Trashy actioner about a highly skilled former Mexican Federal turned renegade. He’s hired by a shady businessman to assassinate a senator campaigning against illegal immigrants. Unfortunately director Robert Rodriguez’s tribute to 70s exploitation films like Death Wish fails when it plays it conventionally straight. This would have worked better as unadulterated parody, but it frequently succumbs to the flaws it’s trying to make fun of. The beheadings, stabbings and bullets exploding through human flesh are unending. If you can stomach all the bloodshed, the picture does have moments where it shows a sense of humor. In one cartoonishly violent display, Machete stabs an attacker, reaches into his chest, grabs his small intensive and then uses it as a rope to swing down to the next floor.
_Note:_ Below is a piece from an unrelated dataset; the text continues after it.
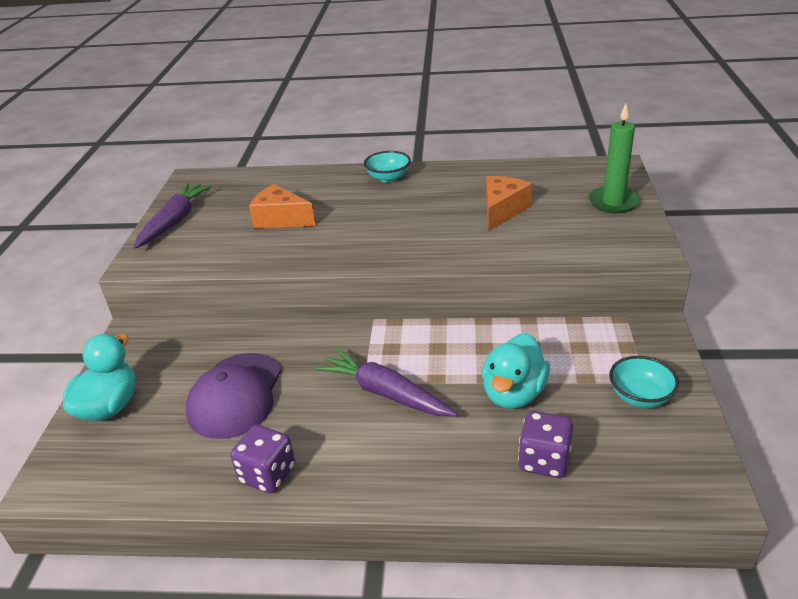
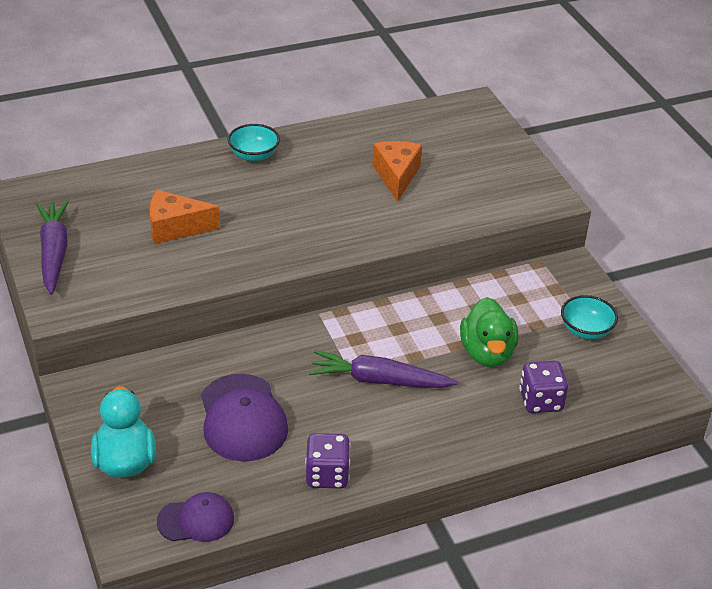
camera: 30 degrees left, 5 degrees up
(117, 482) = (196, 520): none -> purple cap
(513, 393) = (487, 353): turquoise duck -> green duck
(613, 202) = (493, 148): green candle -> none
That scene works because it’s ridiculously creative, but more often than not, its heavy-handed carnage is depressing. It is in fact the non plus ultra of violence. Machete’s origins rest in a fake movie trailer that appeared in the box office failure Grindhouse. It probably should have remained that way. It was a lot funnier as a two-minute teaser.
3 Responses
God, I really really really don’t care about Machete. Don’t get what all the fuss is about. By now, I don’t know what to expect of Rodríguez. He makes hundreds of terrible films (Spy Kids, Sharkboy and Lavagirl, etc.) and then he goes and does Sin City. Not sure where Machete could fit in, but I’m thinking the first category.
The film is really tacky. Of course the director would say it’s supposed to be that way, but eh what can I say? I wasn’t entertained.
It was so ridiculous, it had me laughing.